> **Estratto del documento**:
--- --- ---

Enrico Letta definisce “fantasia” il ticket con Speranza al Congresso Pd, ma lavora da “riserva della Repubblica”

Enrico Letta definisce “fantasia” il ticket con Speranza al Congresso Pd, ma lavora da “riserva della Repubblica”

HuffgintonPost.it  | di Alessandro De Angelis 

Enrico Letta ha appena incontrato il segretario generale della Nazioni Unite, Ban Ki Moon, a Seul: “Sto portando avanti – dice all’HuffPost – bene e con la massima determinazione l’impegno professionale universitario che ho preso con SciencesPo. Un impegno che mi ha portato a Seoul e a Shanghai per la definizione di accordi interuniversitari e per partecipare a conferenze alla Universita Fudan e alla Seoul National University”.

Tono mite e voce distaccata. Il futuro, per l’ex premier, non è adesso né domani mattina. E il presente rischia di essere un’idrovora che macina tutto. Il suo nome è ricomparso nei titoli dei giornali, nei retroscena che lo indicano come lo sfidante di Renzi al prossimo Congresso, magari in ticket con Speranza: “Retroscena, voci – dice – che arrivano dall’Italia… Chiedo solo di non essere portato dentro il dibattito precongressuale del Partito democratico. Non è possibile che se constato che il clima di corrida attorno al referendum fa male al paese questo dia adito a esercizi di fantasia, come ticket e candidature che non esistono”.

In questa fase della sua vita conta il messaggio che, dopo mesi di lungo e profondo silenzio, Letta ha ricominciato a costruire. Un messaggio certamente politico, perché di politica si sta parlando, ma proprio di chi vuole uscire dalla narrazione nazionale dominante, per cui si è sempre a favore o contro qualcuno. È l’opposto del “o con me o contro di me al referendum”, “o con me o contro di me al partito”, per cui è già iniziata la ricerca dell’anti-Renzi al congresso.

--- --- ---

> **Dati forniti**:
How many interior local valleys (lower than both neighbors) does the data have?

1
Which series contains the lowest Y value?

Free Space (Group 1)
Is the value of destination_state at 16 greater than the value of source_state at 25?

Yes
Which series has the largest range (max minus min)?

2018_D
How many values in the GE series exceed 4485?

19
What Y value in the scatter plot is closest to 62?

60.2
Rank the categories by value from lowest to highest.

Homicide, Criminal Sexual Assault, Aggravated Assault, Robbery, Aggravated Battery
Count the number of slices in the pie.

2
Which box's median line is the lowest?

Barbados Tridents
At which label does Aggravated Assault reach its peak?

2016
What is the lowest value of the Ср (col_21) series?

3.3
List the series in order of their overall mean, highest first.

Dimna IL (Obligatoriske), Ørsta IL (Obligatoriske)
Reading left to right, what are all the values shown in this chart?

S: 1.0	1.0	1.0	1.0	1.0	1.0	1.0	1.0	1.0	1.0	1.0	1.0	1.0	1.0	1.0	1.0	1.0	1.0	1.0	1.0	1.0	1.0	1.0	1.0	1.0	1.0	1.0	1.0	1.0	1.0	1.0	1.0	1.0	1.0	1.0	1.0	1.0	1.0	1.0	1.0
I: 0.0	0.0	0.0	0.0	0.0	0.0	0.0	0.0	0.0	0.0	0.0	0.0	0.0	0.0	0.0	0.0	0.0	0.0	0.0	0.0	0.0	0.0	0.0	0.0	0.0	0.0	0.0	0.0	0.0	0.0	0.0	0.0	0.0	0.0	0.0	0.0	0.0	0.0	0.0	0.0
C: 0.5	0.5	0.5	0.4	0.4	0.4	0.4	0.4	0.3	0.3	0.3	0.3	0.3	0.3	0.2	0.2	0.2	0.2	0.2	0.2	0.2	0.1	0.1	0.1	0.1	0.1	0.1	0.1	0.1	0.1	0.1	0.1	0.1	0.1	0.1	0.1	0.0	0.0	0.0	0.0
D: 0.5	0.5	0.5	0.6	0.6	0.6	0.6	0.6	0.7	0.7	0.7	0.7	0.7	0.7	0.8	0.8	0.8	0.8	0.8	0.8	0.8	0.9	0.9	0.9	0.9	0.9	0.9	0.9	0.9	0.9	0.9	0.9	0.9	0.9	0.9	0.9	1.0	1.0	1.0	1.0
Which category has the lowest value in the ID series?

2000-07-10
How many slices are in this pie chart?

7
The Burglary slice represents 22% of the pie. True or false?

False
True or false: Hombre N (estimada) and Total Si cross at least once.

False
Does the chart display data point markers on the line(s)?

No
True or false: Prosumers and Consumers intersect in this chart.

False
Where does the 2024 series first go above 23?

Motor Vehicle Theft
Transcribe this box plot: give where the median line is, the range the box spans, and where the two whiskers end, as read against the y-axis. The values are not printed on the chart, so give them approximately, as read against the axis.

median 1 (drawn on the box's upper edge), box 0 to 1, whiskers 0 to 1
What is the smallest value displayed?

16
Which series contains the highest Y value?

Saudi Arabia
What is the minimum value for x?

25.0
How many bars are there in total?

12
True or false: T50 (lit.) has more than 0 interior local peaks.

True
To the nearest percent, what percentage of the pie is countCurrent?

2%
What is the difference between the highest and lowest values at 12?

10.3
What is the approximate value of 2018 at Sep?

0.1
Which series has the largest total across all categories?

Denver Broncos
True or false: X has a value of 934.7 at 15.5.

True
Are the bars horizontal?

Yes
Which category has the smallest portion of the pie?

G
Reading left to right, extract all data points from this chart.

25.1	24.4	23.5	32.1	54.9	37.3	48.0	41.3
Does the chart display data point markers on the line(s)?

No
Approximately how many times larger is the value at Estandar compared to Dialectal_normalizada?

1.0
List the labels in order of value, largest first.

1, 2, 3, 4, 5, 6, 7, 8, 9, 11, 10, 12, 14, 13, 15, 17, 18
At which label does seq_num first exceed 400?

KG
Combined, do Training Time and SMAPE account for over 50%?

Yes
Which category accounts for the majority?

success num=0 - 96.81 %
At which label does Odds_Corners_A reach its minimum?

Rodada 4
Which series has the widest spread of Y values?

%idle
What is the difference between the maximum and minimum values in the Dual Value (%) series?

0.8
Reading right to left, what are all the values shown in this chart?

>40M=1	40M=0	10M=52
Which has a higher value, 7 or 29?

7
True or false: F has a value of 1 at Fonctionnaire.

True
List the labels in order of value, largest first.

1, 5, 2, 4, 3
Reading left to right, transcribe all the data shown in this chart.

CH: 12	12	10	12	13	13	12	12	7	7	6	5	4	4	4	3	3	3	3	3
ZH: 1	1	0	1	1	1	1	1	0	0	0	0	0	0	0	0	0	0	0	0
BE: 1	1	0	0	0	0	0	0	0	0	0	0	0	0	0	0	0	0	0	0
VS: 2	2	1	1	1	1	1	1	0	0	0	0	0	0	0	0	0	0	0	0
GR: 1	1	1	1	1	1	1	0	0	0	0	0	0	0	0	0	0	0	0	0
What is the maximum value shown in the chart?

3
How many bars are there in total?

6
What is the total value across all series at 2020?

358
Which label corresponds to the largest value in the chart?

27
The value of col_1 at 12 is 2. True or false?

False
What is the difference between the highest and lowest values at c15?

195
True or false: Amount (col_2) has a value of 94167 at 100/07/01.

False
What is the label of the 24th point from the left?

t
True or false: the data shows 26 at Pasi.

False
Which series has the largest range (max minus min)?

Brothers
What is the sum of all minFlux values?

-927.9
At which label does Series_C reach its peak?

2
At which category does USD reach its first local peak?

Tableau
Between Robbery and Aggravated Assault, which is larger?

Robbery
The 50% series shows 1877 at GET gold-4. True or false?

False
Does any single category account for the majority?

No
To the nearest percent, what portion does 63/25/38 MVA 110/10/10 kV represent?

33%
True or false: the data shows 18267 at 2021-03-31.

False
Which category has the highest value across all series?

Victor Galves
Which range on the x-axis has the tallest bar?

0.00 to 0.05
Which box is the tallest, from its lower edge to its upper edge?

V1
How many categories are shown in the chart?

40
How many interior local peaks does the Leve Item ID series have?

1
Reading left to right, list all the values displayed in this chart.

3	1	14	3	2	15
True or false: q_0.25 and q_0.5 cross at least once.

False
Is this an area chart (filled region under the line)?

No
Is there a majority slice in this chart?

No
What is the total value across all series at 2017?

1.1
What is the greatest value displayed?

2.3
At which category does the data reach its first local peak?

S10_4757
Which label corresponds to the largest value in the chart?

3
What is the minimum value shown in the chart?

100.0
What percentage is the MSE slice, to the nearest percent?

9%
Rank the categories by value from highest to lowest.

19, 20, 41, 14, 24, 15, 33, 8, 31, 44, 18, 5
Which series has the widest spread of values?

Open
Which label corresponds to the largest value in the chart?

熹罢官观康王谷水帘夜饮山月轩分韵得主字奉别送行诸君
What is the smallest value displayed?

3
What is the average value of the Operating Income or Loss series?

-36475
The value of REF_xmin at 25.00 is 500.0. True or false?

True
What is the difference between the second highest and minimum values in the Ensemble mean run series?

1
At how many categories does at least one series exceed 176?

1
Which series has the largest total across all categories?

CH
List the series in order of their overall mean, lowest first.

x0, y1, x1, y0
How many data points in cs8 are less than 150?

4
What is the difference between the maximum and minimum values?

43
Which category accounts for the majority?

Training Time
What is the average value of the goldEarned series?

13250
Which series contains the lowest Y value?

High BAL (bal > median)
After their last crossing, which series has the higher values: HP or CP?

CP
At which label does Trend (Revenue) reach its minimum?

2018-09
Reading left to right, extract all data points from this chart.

--- --- ---

> **Esercizi proposti**:
A. Elenchi tutte le persone nominate nell'articolo su Enrico Letta.
B. Trascriva fedelmente il passo dell'articolo su Enrico Letta che va da "In questa fase" fino a "dell’anti-Renzi al congresso." compreso.

> **Risposte in ordine**:
A. Enrico Letta, Speranza, Alessandro De Angelis, Ban Ki Moon, Renzi

B.
In questa fase della sua vita conta il messaggio che, dopo mesi di lungo e profondo silenzio, Letta ha ricominciato a costruire. Un messaggio certamente politico, perché di politica si sta parlando, ma proprio di chi vuole uscire dalla narrazione nazionale dominante, per cui si è sempre a favore o contro qualcuno. È l’opposto del “o con me o contro di me al referendum”, “o con me o contro di me al partito”, per cui è già iniziata la ricerca dell’anti-Renzi al congresso.